By: Victor Dixon, A&E Editor
Newman’s designated Title IX Coordinator position is currently vacant, but what does that mean for students?
The university’s previous coordinator Kate Bussell left the job around a month ago for a position at a different organization, and while all institutions that receive federal funding are required to have a Title IX coordinator, matters that involve Title IX are still being dealt with while Newman looks for a replacement.
“University leadership can appoint somebody and say, ‘We’d like you to have this responsibility,’” said Dean of Students Andi Giesen. “There are some organizations that are large enough where those would be a position, but in a smaller organization such as Newman University, the responsibilities of it can be kind of farmed out.”

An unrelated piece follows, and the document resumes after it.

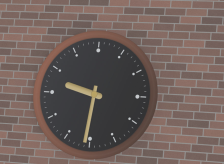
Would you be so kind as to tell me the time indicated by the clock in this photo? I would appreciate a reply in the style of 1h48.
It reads 9h31
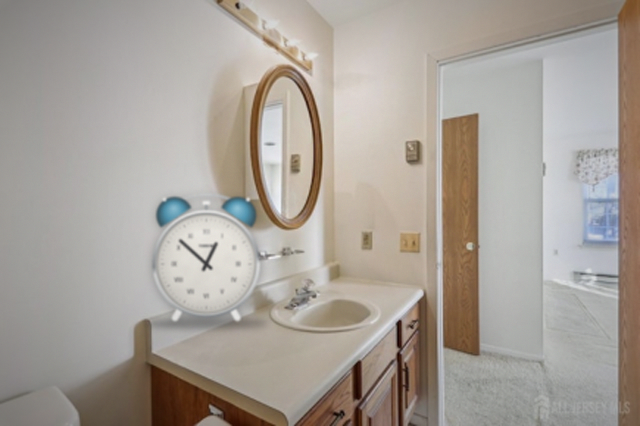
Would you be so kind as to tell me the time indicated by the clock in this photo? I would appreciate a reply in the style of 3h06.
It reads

Every organization receiving funding from the government is required by law to have a designated Title IX coordinator, whose job is to ensure that the organization is compliant with Title IX and to oversee investigations of complaints related to that law, which is intended to prohibit discrimination in education programs that receive federal aid.

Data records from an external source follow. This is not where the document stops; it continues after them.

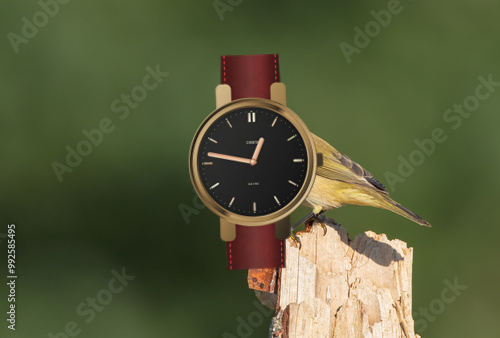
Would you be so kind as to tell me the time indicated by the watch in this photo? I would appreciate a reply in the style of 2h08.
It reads 12h47
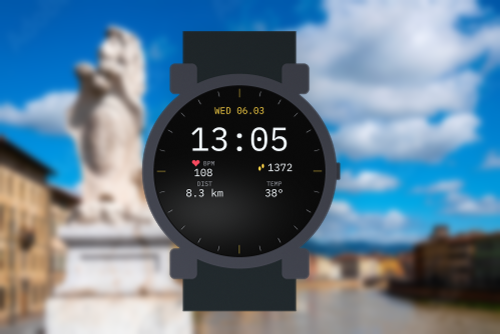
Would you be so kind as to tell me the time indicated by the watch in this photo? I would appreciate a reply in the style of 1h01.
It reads 13h05
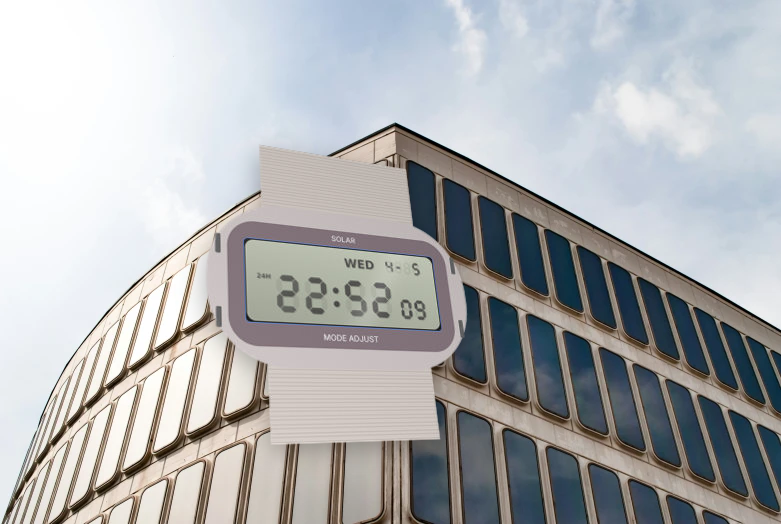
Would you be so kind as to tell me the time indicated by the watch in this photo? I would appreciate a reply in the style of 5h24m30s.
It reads 22h52m09s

The process for hiring a new coordinator is just like that for any other job; searching for people who have the correct qualifications and interviewing candidates until the right one is found. However, it could take months, Giesen said.
While the position is vacant, Title IX issues will not necessarily be handled any differently than they were when the position was filled. Any complaints can be directed to a faculty member, Giesen said.
“They can contact me. They can contact Dr. (Jill) Fort. They can contact HR. And the information would go to whoever they deem it necessary to go to” Giesen said. “Just because that position is not filled doesn’t mean those things are undone. It just doesn’t get done by one person.”
Students can also submit a complaint through the Student Affairs section of Newman’s website.